- **TASK ITEM**
What is needed is every line of the data that includes the word "input". Please copy each one.

Plain-text engineering files
____

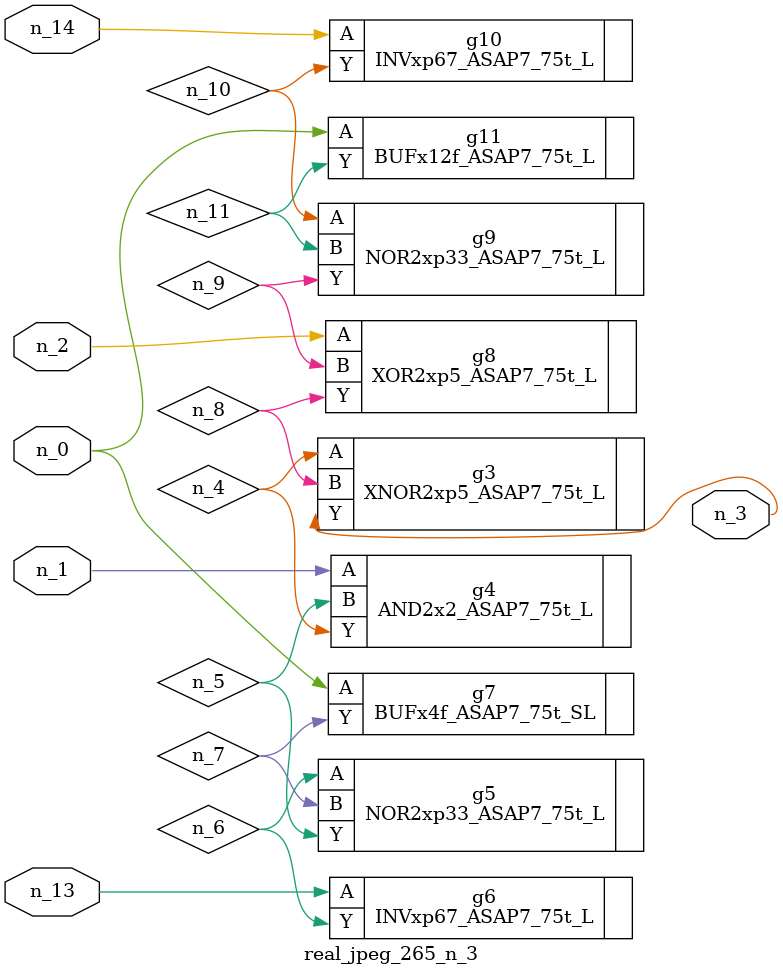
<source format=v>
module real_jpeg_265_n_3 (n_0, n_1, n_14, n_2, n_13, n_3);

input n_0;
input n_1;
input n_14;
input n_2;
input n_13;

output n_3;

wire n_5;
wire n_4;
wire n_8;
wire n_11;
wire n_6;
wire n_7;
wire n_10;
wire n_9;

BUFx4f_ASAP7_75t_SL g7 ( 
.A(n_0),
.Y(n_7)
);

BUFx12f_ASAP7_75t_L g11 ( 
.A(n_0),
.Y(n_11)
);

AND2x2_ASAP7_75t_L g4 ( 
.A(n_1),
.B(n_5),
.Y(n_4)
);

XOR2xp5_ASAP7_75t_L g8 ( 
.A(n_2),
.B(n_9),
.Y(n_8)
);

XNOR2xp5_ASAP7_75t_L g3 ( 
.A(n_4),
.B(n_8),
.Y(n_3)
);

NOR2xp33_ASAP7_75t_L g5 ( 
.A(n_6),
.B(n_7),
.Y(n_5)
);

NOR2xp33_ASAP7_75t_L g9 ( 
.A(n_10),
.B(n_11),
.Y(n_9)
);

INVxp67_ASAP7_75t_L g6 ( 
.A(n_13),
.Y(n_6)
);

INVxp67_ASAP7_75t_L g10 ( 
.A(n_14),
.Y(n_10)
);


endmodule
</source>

____

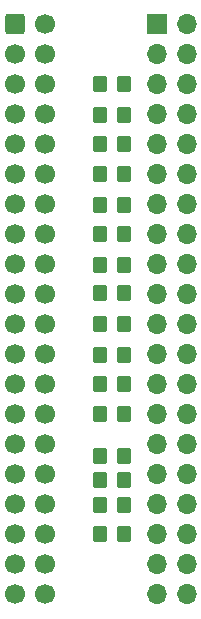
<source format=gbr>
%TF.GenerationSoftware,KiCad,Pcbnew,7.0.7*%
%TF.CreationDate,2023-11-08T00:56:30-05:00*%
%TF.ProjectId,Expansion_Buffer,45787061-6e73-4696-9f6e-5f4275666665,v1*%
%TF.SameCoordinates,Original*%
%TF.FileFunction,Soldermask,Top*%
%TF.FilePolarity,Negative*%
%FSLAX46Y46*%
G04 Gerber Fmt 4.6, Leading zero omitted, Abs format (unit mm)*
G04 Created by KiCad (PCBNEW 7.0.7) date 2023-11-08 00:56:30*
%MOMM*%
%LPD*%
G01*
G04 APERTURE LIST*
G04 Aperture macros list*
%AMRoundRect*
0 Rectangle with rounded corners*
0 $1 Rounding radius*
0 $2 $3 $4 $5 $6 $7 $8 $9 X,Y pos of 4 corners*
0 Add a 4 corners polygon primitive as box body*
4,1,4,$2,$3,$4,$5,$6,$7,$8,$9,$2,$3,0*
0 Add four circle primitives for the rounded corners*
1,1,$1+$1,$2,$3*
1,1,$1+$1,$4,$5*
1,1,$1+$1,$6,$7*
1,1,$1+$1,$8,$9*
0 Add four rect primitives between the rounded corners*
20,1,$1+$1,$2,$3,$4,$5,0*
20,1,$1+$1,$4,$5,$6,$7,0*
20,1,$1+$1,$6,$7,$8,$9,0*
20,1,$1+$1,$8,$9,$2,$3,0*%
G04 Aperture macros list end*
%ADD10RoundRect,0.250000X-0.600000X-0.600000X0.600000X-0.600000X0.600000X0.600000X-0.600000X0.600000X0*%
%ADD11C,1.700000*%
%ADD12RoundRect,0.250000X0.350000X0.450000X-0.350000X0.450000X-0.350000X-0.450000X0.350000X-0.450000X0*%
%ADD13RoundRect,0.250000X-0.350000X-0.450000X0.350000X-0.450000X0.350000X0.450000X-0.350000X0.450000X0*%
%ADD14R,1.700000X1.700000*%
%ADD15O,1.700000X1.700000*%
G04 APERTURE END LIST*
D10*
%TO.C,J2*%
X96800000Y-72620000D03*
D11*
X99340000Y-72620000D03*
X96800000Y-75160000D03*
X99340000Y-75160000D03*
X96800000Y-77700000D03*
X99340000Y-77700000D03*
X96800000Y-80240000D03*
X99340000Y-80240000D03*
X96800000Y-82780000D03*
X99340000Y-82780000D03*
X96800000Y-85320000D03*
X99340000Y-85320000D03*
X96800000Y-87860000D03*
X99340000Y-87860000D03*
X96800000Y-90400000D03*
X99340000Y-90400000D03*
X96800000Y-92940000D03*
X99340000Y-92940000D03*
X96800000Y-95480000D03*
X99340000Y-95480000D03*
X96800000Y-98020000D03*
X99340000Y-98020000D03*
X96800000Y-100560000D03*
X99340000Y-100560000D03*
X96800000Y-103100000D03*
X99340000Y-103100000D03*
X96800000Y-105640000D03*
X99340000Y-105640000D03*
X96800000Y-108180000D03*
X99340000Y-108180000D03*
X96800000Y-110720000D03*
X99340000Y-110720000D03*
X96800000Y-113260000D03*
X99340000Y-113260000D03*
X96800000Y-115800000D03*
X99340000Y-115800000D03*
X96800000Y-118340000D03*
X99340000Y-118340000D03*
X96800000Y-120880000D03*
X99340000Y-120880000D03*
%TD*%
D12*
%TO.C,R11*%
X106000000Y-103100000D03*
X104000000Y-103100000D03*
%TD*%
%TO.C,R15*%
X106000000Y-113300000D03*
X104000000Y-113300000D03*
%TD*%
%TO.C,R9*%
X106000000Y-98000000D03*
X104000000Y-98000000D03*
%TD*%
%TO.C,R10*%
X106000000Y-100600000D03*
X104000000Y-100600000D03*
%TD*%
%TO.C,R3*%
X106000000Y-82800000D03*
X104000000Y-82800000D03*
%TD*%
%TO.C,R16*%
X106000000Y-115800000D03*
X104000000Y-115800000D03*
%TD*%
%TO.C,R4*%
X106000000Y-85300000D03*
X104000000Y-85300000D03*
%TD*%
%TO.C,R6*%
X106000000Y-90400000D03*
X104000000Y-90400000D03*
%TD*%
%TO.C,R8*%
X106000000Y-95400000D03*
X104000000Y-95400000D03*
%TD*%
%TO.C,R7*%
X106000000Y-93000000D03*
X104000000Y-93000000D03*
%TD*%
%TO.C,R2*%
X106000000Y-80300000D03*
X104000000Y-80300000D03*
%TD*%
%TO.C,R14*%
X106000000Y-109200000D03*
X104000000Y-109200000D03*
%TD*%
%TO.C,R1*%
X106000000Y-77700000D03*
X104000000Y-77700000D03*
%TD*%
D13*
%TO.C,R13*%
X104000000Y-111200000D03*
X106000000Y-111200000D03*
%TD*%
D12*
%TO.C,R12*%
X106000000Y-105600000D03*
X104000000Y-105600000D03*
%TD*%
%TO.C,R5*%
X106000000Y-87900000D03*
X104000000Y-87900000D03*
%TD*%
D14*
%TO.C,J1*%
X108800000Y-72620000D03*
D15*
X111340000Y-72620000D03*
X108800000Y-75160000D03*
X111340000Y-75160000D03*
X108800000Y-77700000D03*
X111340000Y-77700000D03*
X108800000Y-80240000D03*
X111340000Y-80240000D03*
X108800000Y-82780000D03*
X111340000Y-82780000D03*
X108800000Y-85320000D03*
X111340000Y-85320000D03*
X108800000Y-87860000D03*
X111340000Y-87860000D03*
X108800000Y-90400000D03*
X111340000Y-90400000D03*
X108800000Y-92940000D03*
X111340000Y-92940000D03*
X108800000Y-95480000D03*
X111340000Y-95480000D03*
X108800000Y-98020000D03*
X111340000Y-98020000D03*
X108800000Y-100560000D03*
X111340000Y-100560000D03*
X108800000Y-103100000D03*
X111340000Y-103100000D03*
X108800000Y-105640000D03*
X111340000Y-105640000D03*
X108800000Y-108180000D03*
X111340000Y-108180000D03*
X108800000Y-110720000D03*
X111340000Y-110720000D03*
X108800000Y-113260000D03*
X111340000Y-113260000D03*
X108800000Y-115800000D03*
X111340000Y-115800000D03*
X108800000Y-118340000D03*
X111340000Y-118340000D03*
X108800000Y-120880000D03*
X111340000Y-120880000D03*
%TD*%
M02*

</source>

____

- **SOLUTION TO THIS EXERCISE**
input n_0;
input n_1;
input n_14;
input n_2;
input n_13;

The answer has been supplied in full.